┏━━

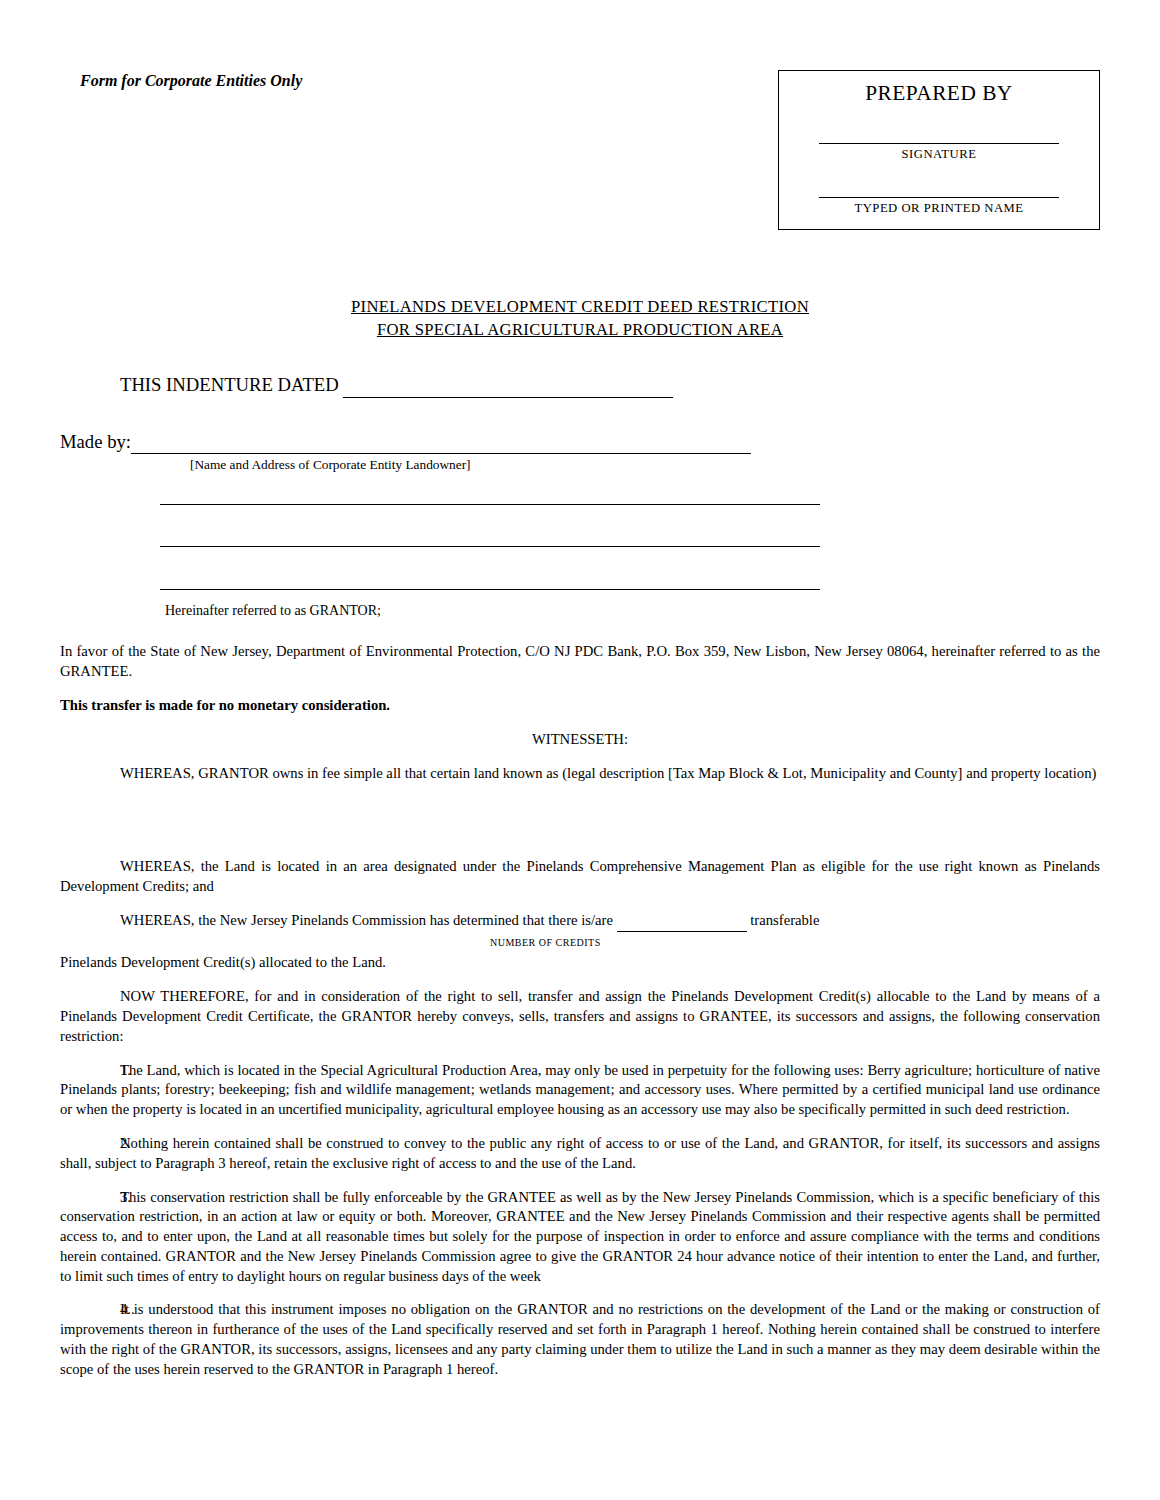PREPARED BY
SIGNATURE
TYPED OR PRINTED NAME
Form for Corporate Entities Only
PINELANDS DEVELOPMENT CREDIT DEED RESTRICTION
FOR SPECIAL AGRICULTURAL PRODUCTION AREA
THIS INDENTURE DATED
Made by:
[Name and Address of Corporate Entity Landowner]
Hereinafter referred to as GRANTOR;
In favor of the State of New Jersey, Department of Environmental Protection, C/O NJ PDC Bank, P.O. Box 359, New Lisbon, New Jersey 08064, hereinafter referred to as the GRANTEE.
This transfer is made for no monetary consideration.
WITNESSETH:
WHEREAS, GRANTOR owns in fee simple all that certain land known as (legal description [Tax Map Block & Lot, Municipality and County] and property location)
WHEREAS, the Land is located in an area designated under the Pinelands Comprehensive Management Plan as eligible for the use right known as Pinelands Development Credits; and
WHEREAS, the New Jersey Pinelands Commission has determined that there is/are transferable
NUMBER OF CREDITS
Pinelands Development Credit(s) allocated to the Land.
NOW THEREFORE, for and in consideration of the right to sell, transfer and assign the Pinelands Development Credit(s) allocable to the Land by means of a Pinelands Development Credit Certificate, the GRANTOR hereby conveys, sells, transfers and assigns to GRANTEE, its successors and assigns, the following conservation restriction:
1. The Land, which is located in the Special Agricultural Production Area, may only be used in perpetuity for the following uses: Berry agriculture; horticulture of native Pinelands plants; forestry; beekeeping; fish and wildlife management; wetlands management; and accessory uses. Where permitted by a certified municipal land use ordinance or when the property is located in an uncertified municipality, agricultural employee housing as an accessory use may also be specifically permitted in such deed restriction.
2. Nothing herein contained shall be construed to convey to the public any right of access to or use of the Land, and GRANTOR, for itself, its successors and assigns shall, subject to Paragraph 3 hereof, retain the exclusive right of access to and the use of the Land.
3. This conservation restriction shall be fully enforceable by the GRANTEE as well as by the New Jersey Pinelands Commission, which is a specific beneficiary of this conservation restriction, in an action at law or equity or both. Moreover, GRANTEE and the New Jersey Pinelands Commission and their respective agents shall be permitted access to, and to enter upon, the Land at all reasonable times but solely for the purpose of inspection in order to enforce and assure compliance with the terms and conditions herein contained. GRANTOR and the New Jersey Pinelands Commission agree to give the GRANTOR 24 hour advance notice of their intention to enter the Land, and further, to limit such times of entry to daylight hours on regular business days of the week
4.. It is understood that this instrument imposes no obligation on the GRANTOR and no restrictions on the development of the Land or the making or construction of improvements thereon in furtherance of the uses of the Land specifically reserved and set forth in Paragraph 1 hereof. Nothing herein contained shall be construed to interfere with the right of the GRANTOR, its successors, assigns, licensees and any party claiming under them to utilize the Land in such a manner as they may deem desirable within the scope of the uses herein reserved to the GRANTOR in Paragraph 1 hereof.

┗━━

Copy out the listing word for word and skip its pictures.

**TASK ANSWER**.
PREPARED BY
SIGNATURE
TYPED OR PRINTED NAME
Form for Corporate Entities Only
PINELANDS DEVELOPMENT CREDIT DEED RESTRICTION
FOR SPECIAL AGRICULTURAL PRODUCTION AREA
THIS INDENTURE DATED
Made by:
[Name and Address of Corporate Entity Landowner]
Hereinafter referred to as GRANTOR;
In favor of the State of New Jersey, Department of Environmental Protection, C/O NJ PDC Bank, P.O. Box 359, New Lisbon, New Jersey 08064, hereinafter referred to as the GRANTEE.
This transfer is made for no monetary consideration.
WITNESSETH:
WHEREAS, GRANTOR owns in fee simple all that certain land known as (legal description [Tax Map Block & Lot, Municipality and County] and property location)
WHEREAS, the Land is located in an area designated under the Pinelands Comprehensive Management Plan as eligible for the use right known as Pinelands Development Credits; and
WHEREAS, the New Jersey Pinelands Commission has determined that there is/are transferable
NUMBER OF CREDITS
Pinelands Development Credit(s) allocated to the Land.
NOW THEREFORE, for and in consideration of the right to sell, transfer and assign the Pinelands Development Credit(s) allocable to the Land by means of a Pinelands Development Credit Certificate, the GRANTOR hereby conveys, sells, transfers and assigns to GRANTEE, its successors and assigns, the following conservation restriction:
1. The Land, which is located in the Special Agricultural Production Area, may only be used in perpetuity for the following uses: Berry agriculture; horticulture of native Pinelands plants; forestry; beekeeping; fish and wildlife management; wetlands management; and accessory uses. Where permitted by a certified municipal land use ordinance or when the property is located in an uncertified municipality, agricultural employee housing as an accessory use may also be specifically permitted in such deed restriction.
2. Nothing herein contained shall be construed to convey to the public any right of access to or use of the Land, and GRANTOR, for itself, its successors and assigns shall, subject to Paragraph 3 hereof, retain the exclusive right of access to and the use of the Land.
3. This conservation restriction shall be fully enforceable by the GRANTEE as well as by the New Jersey Pinelands Commission, which is a specific beneficiary of this conservation restriction, in an action at law or equity or both. Moreover, GRANTEE and the New Jersey Pinelands Commission and their respective agents shall be permitted access to, and to enter upon, the Land at all reasonable times but solely for the purpose of inspection in order to enforce and assure compliance with the terms and conditions herein contained. GRANTOR and the New Jersey Pinelands Commission agree to give the GRANTOR 24 hour advance notice of their intention to enter the Land, and further, to limit such times of entry to daylight hours on regular business days of the week
4.. It is understood that this instrument imposes no obligation on the GRANTOR and no restrictions on the development of the Land or the making or construction of improvements thereon in furtherance of the uses of the Land specifically reserved and set forth in Paragraph 1 hereof. Nothing herein contained shall be construed to interfere with the right of the GRANTOR, its successors, assigns, licensees and any party claiming under them to utilize the Land in such a manner as they may deem desirable within the scope of the uses herein reserved to the GRANTOR in Paragraph 1 hereof.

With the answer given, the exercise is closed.